= WORK ORDER =
From the first line to the last, give the records again exactly.

= MATERIAL SUPPLIED =
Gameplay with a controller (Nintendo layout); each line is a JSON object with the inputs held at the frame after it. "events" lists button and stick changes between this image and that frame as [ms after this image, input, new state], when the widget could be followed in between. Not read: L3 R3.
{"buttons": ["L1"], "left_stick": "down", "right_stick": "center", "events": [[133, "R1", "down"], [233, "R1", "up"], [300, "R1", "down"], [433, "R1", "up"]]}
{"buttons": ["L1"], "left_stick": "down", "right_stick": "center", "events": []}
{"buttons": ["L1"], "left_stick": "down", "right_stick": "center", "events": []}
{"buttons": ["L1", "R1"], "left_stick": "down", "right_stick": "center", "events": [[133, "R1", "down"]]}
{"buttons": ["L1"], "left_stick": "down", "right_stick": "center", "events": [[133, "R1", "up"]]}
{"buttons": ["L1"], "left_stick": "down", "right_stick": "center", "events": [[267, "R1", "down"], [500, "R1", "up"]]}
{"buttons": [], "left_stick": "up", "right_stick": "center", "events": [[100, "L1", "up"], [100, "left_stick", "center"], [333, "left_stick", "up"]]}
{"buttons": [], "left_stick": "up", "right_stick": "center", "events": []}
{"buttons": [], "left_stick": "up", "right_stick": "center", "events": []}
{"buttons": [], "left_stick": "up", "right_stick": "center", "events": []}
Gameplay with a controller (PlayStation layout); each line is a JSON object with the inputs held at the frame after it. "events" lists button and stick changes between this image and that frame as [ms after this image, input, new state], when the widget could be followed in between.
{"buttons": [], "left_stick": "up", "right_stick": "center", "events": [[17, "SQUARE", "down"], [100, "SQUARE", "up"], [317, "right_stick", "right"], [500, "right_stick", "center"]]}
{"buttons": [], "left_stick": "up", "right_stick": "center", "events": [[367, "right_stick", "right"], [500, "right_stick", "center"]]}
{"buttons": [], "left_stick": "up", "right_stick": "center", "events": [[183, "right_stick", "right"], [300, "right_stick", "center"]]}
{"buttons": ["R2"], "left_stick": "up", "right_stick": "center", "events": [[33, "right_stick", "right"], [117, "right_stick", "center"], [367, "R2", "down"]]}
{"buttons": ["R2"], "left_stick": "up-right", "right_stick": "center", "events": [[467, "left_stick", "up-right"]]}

= ANSWER SPACE =
Gameplay with a controller (Nintendo layout); each line is a JSON object with the inputs held at the frame after it. "events" lists button and stick changes between this image and that frame as [ms after this image, input, new state], when the widget could be followed in between. Not read: L3 R3.
{"buttons": ["L1"], "left_stick": "down", "right_stick": "center", "events": [[133, "R1", "down"], [233, "R1", "up"], [300, "R1", "down"], [433, "R1", "up"]]}
{"buttons": ["L1"], "left_stick": "down", "right_stick": "center", "events": []}
{"buttons": ["L1"], "left_stick": "down", "right_stick": "center", "events": []}
{"buttons": ["L1", "R1"], "left_stick": "down", "right_stick": "center", "events": [[133, "R1", "down"]]}
{"buttons": ["L1"], "left_stick": "down", "right_stick": "center", "events": [[133, "R1", "up"]]}
{"buttons": ["L1"], "left_stick": "down", "right_stick": "center", "events": [[267, "R1", "down"], [500, "R1", "up"]]}
{"buttons": [], "left_stick": "up", "right_stick": "center", "events": [[100, "L1", "up"], [100, "left_stick", "center"], [333, "left_stick", "up"]]}
{"buttons": [], "left_stick": "up", "right_stick": "center", "events": []}
{"buttons": [], "left_stick": "up", "right_stick": "center", "events": []}
{"buttons": [], "left_stick": "up", "right_stick": "center", "events": []}
Gameplay with a controller (PlayStation layout); each line is a JSON object with the inputs held at the frame after it. "events" lists button and stick changes between this image and that frame as [ms after this image, input, new state], when the widget could be followed in between.
{"buttons": [], "left_stick": "up", "right_stick": "center", "events": [[17, "SQUARE", "down"], [100, "SQUARE", "up"], [317, "right_stick", "right"], [500, "right_stick", "center"]]}
{"buttons": [], "left_stick": "up", "right_stick": "center", "events": [[367, "right_stick", "right"], [500, "right_stick", "center"]]}
{"buttons": [], "left_stick": "up", "right_stick": "center", "events": [[183, "right_stick", "right"], [300, "right_stick", "center"]]}
{"buttons": ["R2"], "left_stick": "up", "right_stick": "center", "events": [[33, "right_stick", "right"], [117, "right_stick", "center"], [367, "R2", "down"]]}
{"buttons": ["R2"], "left_stick": "up-right", "right_stick": "center", "events": [[467, "left_stick", "up-right"]]}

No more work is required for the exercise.